Assessing modified chest leads as a substitute for electrophysiological systems in left bundle branch area pacing

Abstract Background Left bundle branch area pacing (LBBAP) typically requires an electrophysiological (EP) system. However, many catheterization laboratories in Asian countries lack access to these expensive EP recording systems. Modified chest leads (MCL1 and MCL6) have been routinely used as substitutes for V1 and V6 for continuous monitoring, but their role in LBBAP implantation when assessed via a pacing system analyzer remains unclear. This study aimed to evaluate the feasibility of MCL as an alternative to a conventional EP system during LBBAP implantation. Methods Between 2023 and 2024, LBBAP was performed in 73 de novo patients with atrioventricular block at Chosun University Hospital, South Korea, using Abbott stylet-driven leads. We compared continuous recordings from a 12-lead ECG-based electrophysiology system with MCL recordings from a PSA. Parameters analyzed included right bundle branch block (RBBB) morphology changes in V1 (or MCL1), QRS transition during differential pacing, left ventricular activation time (LVAT) in V6 (or MCL6), V6-V1 (MCL6-MCL1) interpeak interval, and QRS duration. Results A total of 73 patients (32 men, age 74.3 ± 10.8 years) were included. LBBAP was successfully achieved in all cases, with 24 patients undergoing left bundle branch pacing, 42 undergoing left fascicular branch pacing, and 7 undergoing left ventricular septal pacing. An rSR’ or QR pattern in V1 or MCL1 was observed in all patients. QRS transition Bland-Altman analysis demonstrated that the majority of measurements fell within the 95% limits of agreement between the programmer and the 12-lead ECG system.
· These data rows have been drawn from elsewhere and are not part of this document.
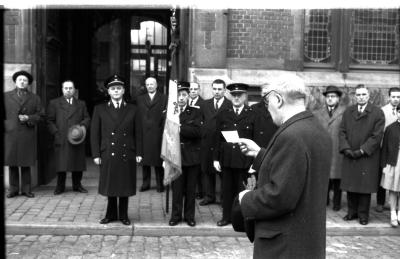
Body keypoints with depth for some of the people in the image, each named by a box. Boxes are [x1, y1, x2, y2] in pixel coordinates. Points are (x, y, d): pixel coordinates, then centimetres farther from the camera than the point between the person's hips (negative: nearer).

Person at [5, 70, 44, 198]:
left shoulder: (35, 98, 12)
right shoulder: (6, 96, 12)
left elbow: (40, 115, 8)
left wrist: (28, 118, -8)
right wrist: (5, 126, -3)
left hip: (27, 135, 0)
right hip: (10, 134, 0)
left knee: (26, 164, 1)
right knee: (12, 163, 2)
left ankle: (26, 189, 9)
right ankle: (13, 189, 10)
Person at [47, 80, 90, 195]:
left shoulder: (81, 104, 17)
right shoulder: (54, 103, 10)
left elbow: (87, 118, 14)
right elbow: (50, 121, 6)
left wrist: (83, 125, -7)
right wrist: (56, 133, -6)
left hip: (77, 140, 2)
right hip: (61, 140, -2)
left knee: (78, 163, 4)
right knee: (61, 164, -1)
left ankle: (77, 185, 17)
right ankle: (60, 186, 11)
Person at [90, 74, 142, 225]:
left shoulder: (132, 110, 5)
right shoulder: (100, 109, 4)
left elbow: (138, 133, 5)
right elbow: (94, 134, 2)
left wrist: (138, 153, 0)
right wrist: (96, 154, -3)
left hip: (127, 155, 0)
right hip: (108, 155, 0)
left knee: (125, 185, 8)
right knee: (110, 186, 9)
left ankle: (123, 215, 22)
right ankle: (111, 214, 25)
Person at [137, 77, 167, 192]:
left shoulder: (164, 98, 6)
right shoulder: (140, 99, 15)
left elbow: (166, 115, -2)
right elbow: (138, 116, 8)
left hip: (158, 133, -3)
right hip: (144, 134, 3)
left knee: (158, 159, 1)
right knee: (145, 160, 6)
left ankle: (160, 184, 10)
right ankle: (145, 183, 16)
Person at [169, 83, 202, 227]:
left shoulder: (195, 112, 3)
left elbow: (197, 131, -12)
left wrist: (180, 129, -22)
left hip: (192, 156, 0)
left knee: (190, 189, 8)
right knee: (177, 188, 5)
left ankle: (189, 216, 20)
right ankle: (176, 216, 18)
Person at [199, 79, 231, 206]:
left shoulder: (230, 106, -5)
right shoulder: (205, 104, 11)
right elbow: (200, 123, 10)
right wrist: (202, 135, -1)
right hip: (207, 144, 5)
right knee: (206, 170, 11)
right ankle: (209, 196, 24)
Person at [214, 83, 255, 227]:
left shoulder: (253, 115, 1)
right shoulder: (223, 115, 10)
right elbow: (217, 138, 9)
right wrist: (216, 158, 5)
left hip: (244, 159, -3)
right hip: (226, 159, 3)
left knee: (241, 189, 5)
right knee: (227, 189, 10)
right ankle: (226, 216, 22)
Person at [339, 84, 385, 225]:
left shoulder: (377, 113, -3)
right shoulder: (348, 112, 9)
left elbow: (377, 135, -8)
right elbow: (342, 131, 7)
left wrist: (362, 150, -12)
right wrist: (346, 148, -7)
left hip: (367, 157, -3)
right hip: (349, 156, 3)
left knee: (365, 186, 3)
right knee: (350, 186, 7)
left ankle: (363, 215, 15)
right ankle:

The intraclass correlation coefficient indicated good agreement for QRS duration (0.849), LVAT in V6 (0.850), and the V6-V1 interpeak interval (0.813). Conclusion Modified chest leads showed a good correlation with the EP system during LBBAP implantation. These findings suggest that MCL may serve as a reliable alternative for cardiac rhythm monitoring in settings where an electrophysiological recording system is unavailable.